Dein getreuer Rat vermag mich
meinem Kummer zu entwinden,
sonst läßt traurige Betrübnis
nimmermehr mich Ruhe finden.
    MICHAEL DRAYTON
     
    «Sie müssen einsehen», sagte Harriet, «daß es unmöglich so weitergehen kann. Sie sollten jetzt fachmännische Hilfe hinzuziehen und die Folgen in Kauf nehmen. Jeder Skandal ist besser als ein Selbstmord und eine gerichtliche Untersuchung.»
    «Ich glaube, Sie haben recht», seufzte die Rektorin.
    Nur Miss Lydgate, die Dekanin und Miss Edwards saßen noch bei Dr. Baring im Wohnzimmer. Mit der tapfer zur Schau gestellten Zuversicht war es vorbei. Im Dozentenzimmer wandten die Kollegiumsmitglieder die Blicke voneinander ab und hüteten ihre Zungen. Sie waren nicht mehr wütend oder argwöhnisch. Sie hatten Angst.
    «Die Eltern des Mädchens werden sich wohl nicht still verhalten», fuhr Harriet erbarmungslos fort. «Wenn es ihr gelungen wäre, sich zu ertränken, hätten wir jetzt schon die Polizei und die Presse hier. Und nächstes Mal könnte der Versuch ihr gelingen.»
    «Nächstes Mal –» begann Miss Lydgate.
    «Es wird ein nächstes Mal geben», sagte Harriet. «Und es muß nicht einmal Selbstmord sein; vielleicht ein offener Mord.

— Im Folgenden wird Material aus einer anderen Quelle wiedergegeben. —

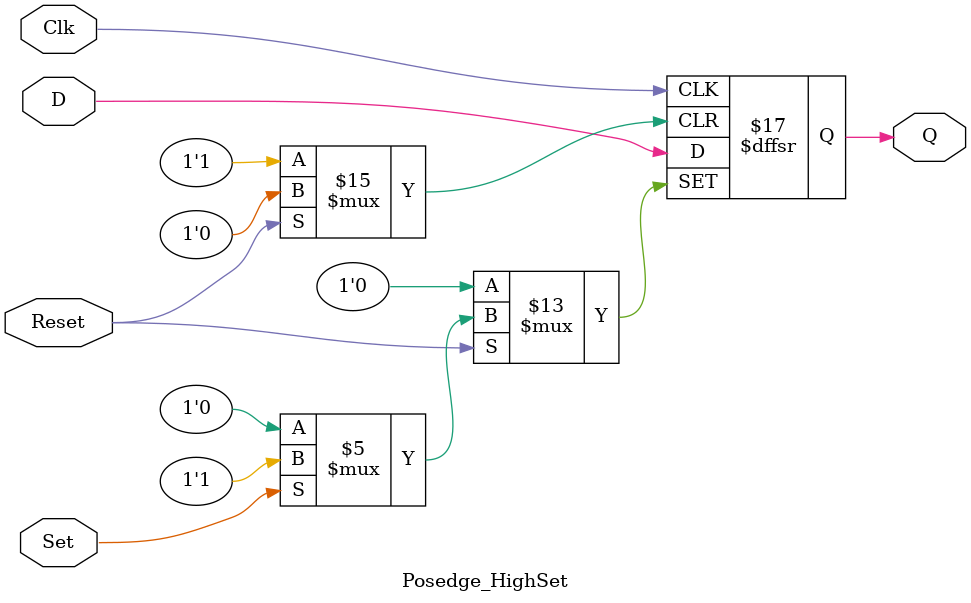
<source format=v>
`timescale 1ns / 1ps

module Posedge_HighSet(
    input D,
    input Clk,
    input Reset,
    input Set,
    output reg Q
    );
    
    always @ (posedge Clk, negedge Reset, posedge Set)
        if (!Reset)
            Q <= 1'b0;
        else if (Set)
            Q <= 1'b1;
        else
            Q <= D;         
    
endmodule

</source>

Ich habe Ihnen schon zu Anfang gesagt, daß ich unsere Maßnahmen für nicht ausreichend halte. Jetzt muß ich es ablehnen, die Verantwortung weiter mitzutragen. Ich habe mein Möglichstes versucht und versagt, jedesmal.»
    «Was könnte die Polizei denn tun?» fragte Miss Edwards. «Wir hatten sie schon einmal hier – wegen dieser Diebstahlsgeschichte, wenn Sie sich erinnern, Dr. Baring. Die haben ein großes Trara gemacht und die falsche Person verhaftet. Es war sehr ärgerlich.»
    «Ich halte auch die Polizei nicht für die richtige Adresse», sagte die Dekanin.